Prefix *sync* in .sync_parallel(...) means that the remote execution is done in a synchronous way: local program waits till all remote functions fully complete and send back their results. The remote execution finishes, the outputs of all functions get back to the local computer, and only then execution flow on the local computer resumes.

Alternatively, there is a .async_parallel(...) construct for asynchronous execution, which is currently not implemented and reserved for future versions of Pythagoras.

### Summary of the Key Capabilities

By adding a simple decorator in front of your Python function, you can turn it into a serverless code that can run both locally and remotely. Another line of code replaces sequential loops with a parallel execution engine that simultaneously launches hundreds of serverless functions in the cloud. This is a perfect solution for complex computational tasks, such as multi-fold cross-validation, grid search for hyperparameter optimization, or feature selection algorithms.

For pure functions (fully deterministic, no side-effect functions whose output values depend solidly on input values), Pythagoras provides cloud storage to cache function outputs. Such memoized functions run only once, all subsequent calls on any computer will skip function execution and return previously computed values. It makes complex distributed algorithms cheap to rerun, and easy to resume in case they were interrupted.

Cloud storage is partially replicated on local computers, which allows Python scripts and notebooks to access stored values very fast. Each piece of data is associated with its hash that serves as a key to access the data. When some data (e.g., a large Pandas DataFrame) must be passed as an input to a serverless function, under the hood Pythagoras pushes the data to the cloud storage, and only passes its hash to the function. This approach optimizes traffic, associated with launching new instances of serverless functions in the cloud, and significantly speeds up the process.

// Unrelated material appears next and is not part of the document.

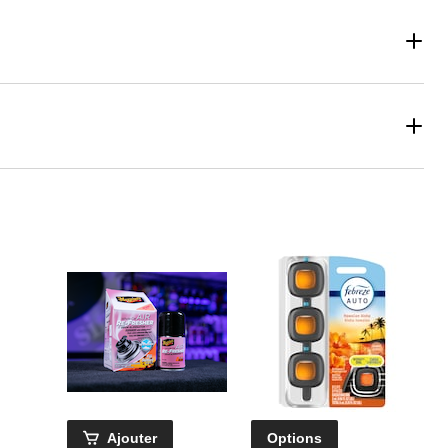
Ajouter
Options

The typical scenario of working with Pythagoras is to parallelize Python code using backend compute infrastructure, provided by a major cloud vendor. We are currently working on creating reference implementation for AWS, with plans to integrate with GCP and Azhure later. As an alternative, Pythagoras offers a simple P2P model, in which serverless code can be parallelized over a distributed swarm of workstations, on-premise servers, and even laptops. This model is a good solution for resource constrained teams and educational projects.

### Conclusion

Pythagoras democratizes access to serverless compute for data scientists and other engineers who need to use Python for computationally expensive calculations.

It makes engineers' lives simpler, while allowing them to solve more complex problems faster and with smaller budgets.